Suiren-1.0 Technical Report: A Family of Molecular Foundation Models
Summary: arXiv:2603.21942v3 Announce Type: replace-cross
Abstract: We introduce Suiren-1.0, a family of molecular foundation models for the accurate modeling of diverse organic systems. Suiren-1.0 comprising three specialized variants (Suiren-Base, Suiren-Dimer, and Suiren-ConfAvg) is integrated within an algorithmic framework that bridges the gap between 3D conformational geometry and 2D statistical ensemble spaces.
Our research first focuses on the pre-training of Suiren-Base, which consists of 1.8 billion parameters and is trained on a dataset of 70 million samples derived from Density Functional Theory (DFT). This model utilizes spatial self-supervision and SE(3)-equivariant architectures, which enable it to achieve robust performance in predicting quantum properties of molecules.
Key Features of Suiren-1.0
- Suiren-Base:
This is the foundational model pre-trained on a large-scale DFT dataset, providing a strong baseline for quantum property predictions.
- Suiren-Dimer:
Building upon Suiren-Base, this variant undergoes additional pre-training on a dataset of 13.5 million intermolecular interaction samples, enhancing its predictive capabilities.
- Suiren-ConfAvg:
This lightweight model is designed for efficient downstream applications, utilizing a novel technique called Conformation Compression Distillation (CCD). This method distills complex 3D structural data into simplified 2D conformation-averaged representations.

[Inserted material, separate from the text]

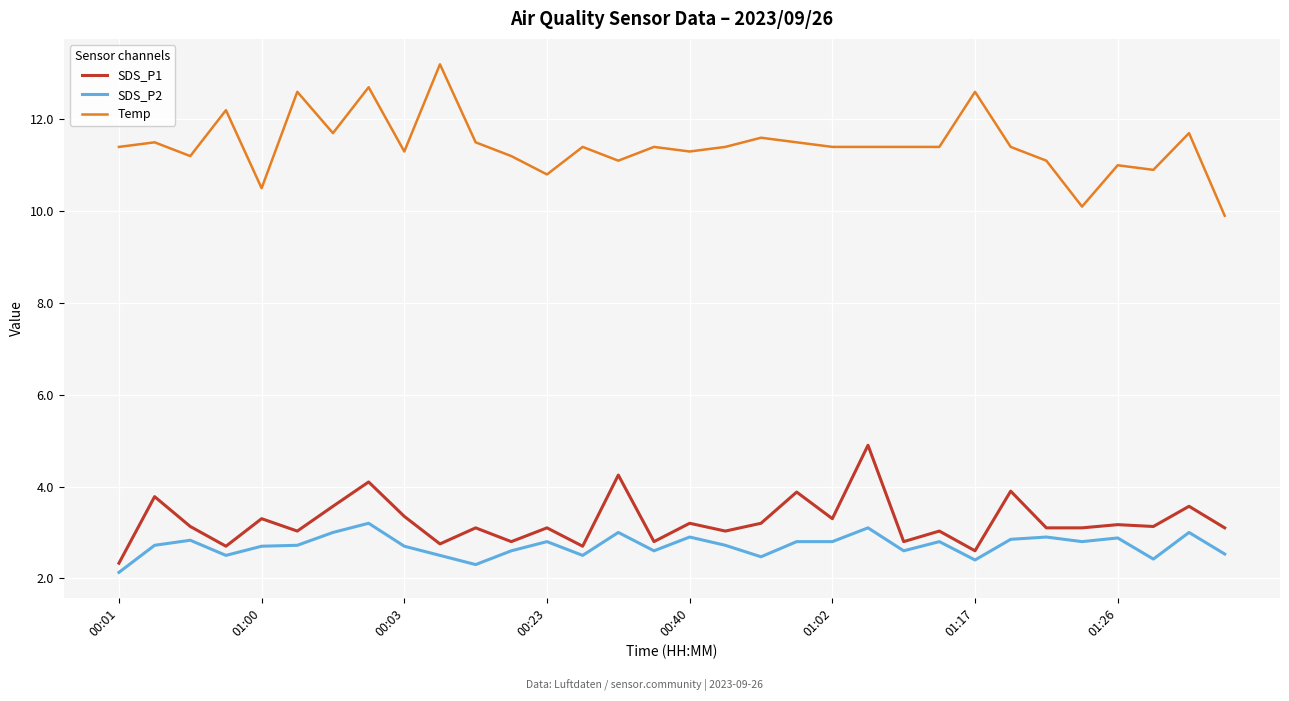

What is the smallest value displayed?

2.1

Conformation Compression Distillation (CCD)
The CCD framework plays a pivotal role in enabling Suiren-ConfAvg to generate high-fidelity representations directly from SMILES (Simplified Molecular Input Line Entry System) or molecular graphs. This diffusion-based approach significantly reduces the complexity of 3D structural representations, making it easier for various applications in molecular modeling.
Results and Performance
Our extensive evaluations demonstrate that Suiren-1.0 establishes state-of-the-art results across a variety of tasks, outperforming existing models in several key areas. The introduction of these models represents a significant step forward in the field of molecular modeling, providing researchers and practitioners with powerful tools to explore organic systems with unprecedented accuracy.
Open Source Availability
All models and benchmarks associated with Suiren-1.0 have been open-sourced, promoting transparency and collaboration within the scientific community. This initiative not only fosters innovation but also encourages further research and development in the area of molecular foundation models.
Conclusion
Suiren-1.0 signifies a breakthrough in molecular modeling, combining advanced machine learning techniques with rich datasets to deliver robust predictive capabilities. As the field continues to evolve, we anticipate that these models will play a crucial role in advancing our understanding of molecular interactions and properties.